Yes. So look, on the unit growth, we've expressed our disappointment there. I mean it's just been a variety of issues. Some of it's permitting, some of it is labor issues with general contractors. We've had stores where we've expected utilities to hook up and you wait a month or longer for the utilities to show up. I mean it's very frustrating, to say the least. And when I talk to industry peers and as well as other retail small-box retail peers, they're experiencing the same thing.
Our confidence lies in the fact that we're just building up the pipeline faster. And so you have to start more projects on a risk-adjusted basis to be able to finish more projects within the calendar year.
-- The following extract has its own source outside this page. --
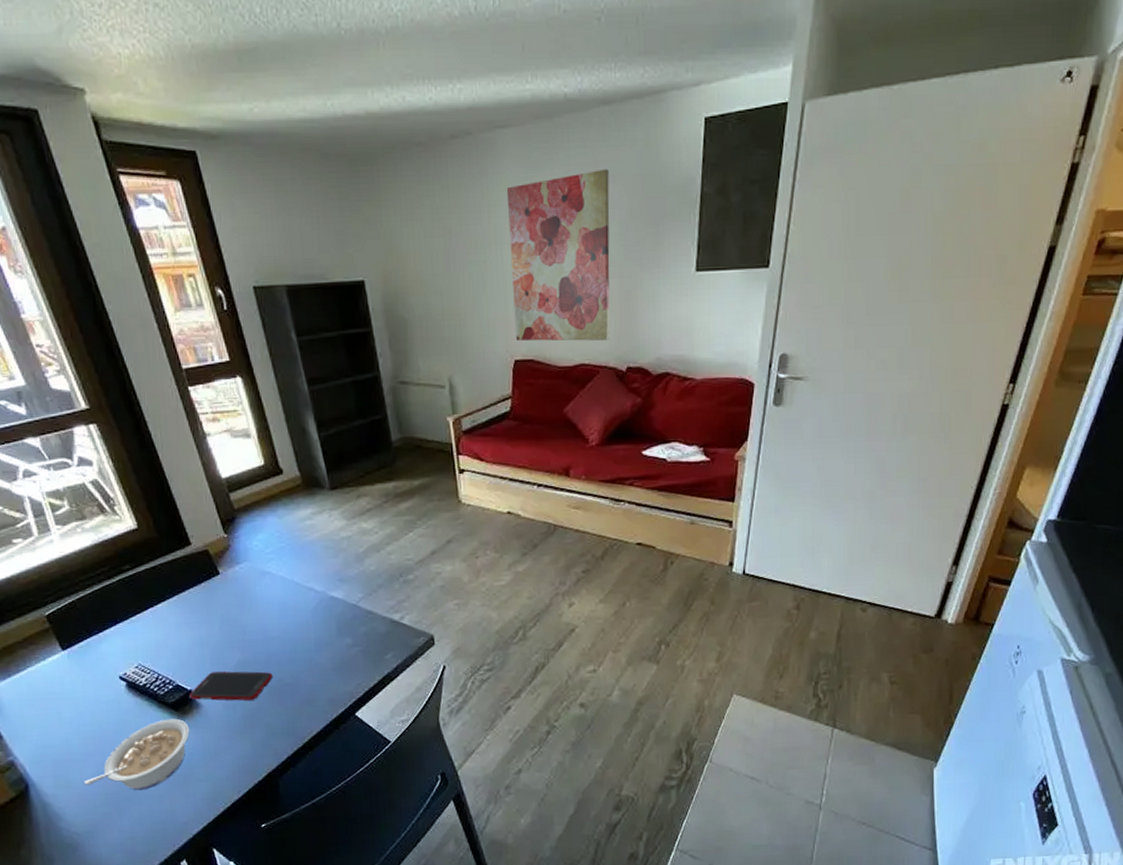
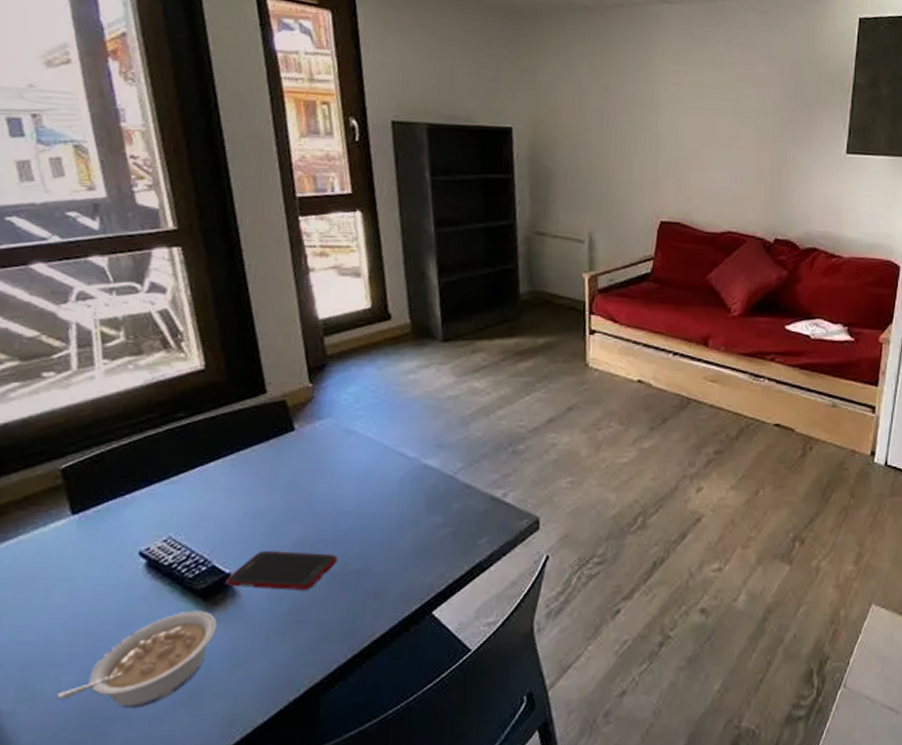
wall art: present [506,168,610,341] -> none [663,51,768,211]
So it's just a simple exercise of loading up more into the queue, knowing the average QuickChek store has gone from taking 4 years to 5 years; Murphy store from contract completion, 2 years to 3 years.
And one of the things we talked about as well is we've improved our time by about 6 months with our general contractors by providing a set of incentives, you think carrots and sticks. The challenge now is we've lost all of that 6 months plus some because there's not an incentive for them to invest in over time, expediting, et cetera, because there will be something else outside of their control that would impact their ability to deliver on time or ahead of time, and therefore, earn an incentive bonus that would more than make up for the overtime or the expediting cost. And so I'd like to think some of that will return to normal, but we're not counting on it. So we're just loading up the queue and staffing up for that more than we had in the past.

Anthony Bonadio

Okay. Got it. And then just on PS&W and RINs, I know you guys have kind of talked about that like $0.025 to $0.03 per gallon range over the long term as we model that. But this is now the third straight year, I guess, that you guys have come in ahead of that. Should we be thinking about that any differently now in the model?

Malynda K. West

I don't think so, Anthony. The direction and magnitude of the price swings primarily dictate what the fluctuation is from quarter-to-quarter. And if you remember second quarter, where we commented that it was completely unremarkable from a macro basis, we turned in right in the center of that range of $0.25.
So I would say going forward, while we're still going to have quarterly fluctuations, I would model something $0.02 to $0.03, maybe $0.03 and a little higher given the capability investments that we've made in that part of the business and the way that we leverage our scale. But I would not predict that we're going to earn outsized product supply and wholesale margins unless you see an environment of rising prices consistently, which would then dictate that we're going to make some money in the way that we account from our inventory barrels.
But at the same time, retail margins from the other side would likely be squeezed in that environment too as a partial offset. But no change to how we're telling you to model. It's just really a function of the direction and magnitude of the price increases or decreases.

Operator

There are no further questions at this time. Andrew Clyde, I turn the call back to you.

R. Andrew Clyde

Great. Well, thank you, everyone, for listening in. As I said, we're really excited about the 2023 results the team delivered. But we've got even more excitement about what lies ahead, and we hope more of the same is good for all our Murphy USA investors. Thank you.

Operator

Thank you. This does conclude today's conference call. You may now disconnect.